The South African government's contract for millions of COVID-19 jabs has bailed out a firm which donated to the president's leadership campaign.
Aspen Pharmacare senior executive for strategic trade, Stavros Nicolaou, said the company would complete a first batch of 1.1 million doses of the license-produced, US-developed Johnson & Johnson vaccine over the weekend.
Financial analysts told the South African Sunday Times that the deal was a lifeline to Aspen's factory in the Coega Special Economic Zone in Port Elizabeth, Eastern Cape province.
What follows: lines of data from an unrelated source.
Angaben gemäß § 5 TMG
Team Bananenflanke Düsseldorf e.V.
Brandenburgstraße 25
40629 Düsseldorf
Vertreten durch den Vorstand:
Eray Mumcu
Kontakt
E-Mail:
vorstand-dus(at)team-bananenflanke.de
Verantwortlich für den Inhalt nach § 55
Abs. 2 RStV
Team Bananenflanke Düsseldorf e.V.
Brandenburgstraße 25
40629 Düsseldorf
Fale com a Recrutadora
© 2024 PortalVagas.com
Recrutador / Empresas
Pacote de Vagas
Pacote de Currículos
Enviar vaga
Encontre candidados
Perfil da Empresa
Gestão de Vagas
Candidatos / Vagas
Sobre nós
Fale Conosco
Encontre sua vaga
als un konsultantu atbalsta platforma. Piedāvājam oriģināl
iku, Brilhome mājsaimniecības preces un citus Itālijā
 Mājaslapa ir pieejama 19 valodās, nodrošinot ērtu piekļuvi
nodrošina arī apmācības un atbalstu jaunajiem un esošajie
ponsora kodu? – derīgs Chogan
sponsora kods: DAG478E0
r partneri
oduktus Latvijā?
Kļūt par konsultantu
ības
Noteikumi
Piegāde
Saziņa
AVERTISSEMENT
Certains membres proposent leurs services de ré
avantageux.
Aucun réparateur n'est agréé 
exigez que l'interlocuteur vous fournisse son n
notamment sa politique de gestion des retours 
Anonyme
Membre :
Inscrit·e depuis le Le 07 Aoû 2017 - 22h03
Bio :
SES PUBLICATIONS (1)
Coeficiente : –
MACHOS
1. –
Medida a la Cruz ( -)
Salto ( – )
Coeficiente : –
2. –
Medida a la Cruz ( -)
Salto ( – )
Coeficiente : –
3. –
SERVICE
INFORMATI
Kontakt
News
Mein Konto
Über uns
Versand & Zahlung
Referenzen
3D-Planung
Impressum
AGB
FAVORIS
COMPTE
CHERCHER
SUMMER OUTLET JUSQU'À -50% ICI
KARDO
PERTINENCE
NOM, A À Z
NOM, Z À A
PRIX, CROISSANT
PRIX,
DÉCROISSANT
The plant was built in 2017 at a cost of 3 billion rand (£151 million, $210 million) with the intention to make anaesthetics, but had not begun production.
Absa Asset Management portfolio manager Carmen Mpelwane said Aspen had been in "the right place, with the right facilities at the right time", while Sasfin Wealth senior equity analyst Alec Abraham said the contract would be hugely significant for the firm, "at least covering the fixed costs" of the new plant.
Neither Aspen or the government have revealed the agreed-upon price for the vaccines or how much profit the company will make from the deal for 31 million doses.
Political Favours?
South African President Cyril Ramaphosa has been accused of favouring Aspen and J&J over rivals such as Russia's Gamaleya Institute — developers of the Sputnik V vaccine — and the Serum Institute of India (SII), which makes the AstraZeneca 'Oxford' jab under license. China, another member of the BRICS bloc of emerging economies, has also yet to secure South African orders for its Sinovac and other vaccines.
Aspen and Nicolaou donated millions of rand between them to Ramaphosa's 2017 campaign for leadership of the ruling African National Congress, which placed him as successor to then-President Jacob Zuma. ANC leaders do not customarily spend significant sums on campaigning for internal party elections.
Contractual Wrangling
Last week, Health Minister Zweli Mkhize told Parliament that Aspen was demanding "unreasonable terms and preconditions" in the contract, including the government investing in the Port Elizabeth facility. Days later he announced a R250-million (£12.7 million, $17.6 million) "no-fault" compensation fund for those suffering harmful side-effects from the jab, based on an estimate of 800 to 2,000 potential cases.
Acting Minister in the Presidency Khumbudzo Ntshavheni told reporters this week that contractual disputes had been settled "without compromising the position of SA". Nevertheless, Nicolaou said only half of the South African production would be "kept on African soil" under the terms of the deal — without specifying where the rest would exported to.
Also last week, national medical regulator SAHPRA lifted its suspension of the J&J vaccine's use in a mass clinical trial among healthcare workers. The body had followed the lead of its US counterpart the FDA, which initially halted the use of the jab after six recipients in the US suffered blood clots.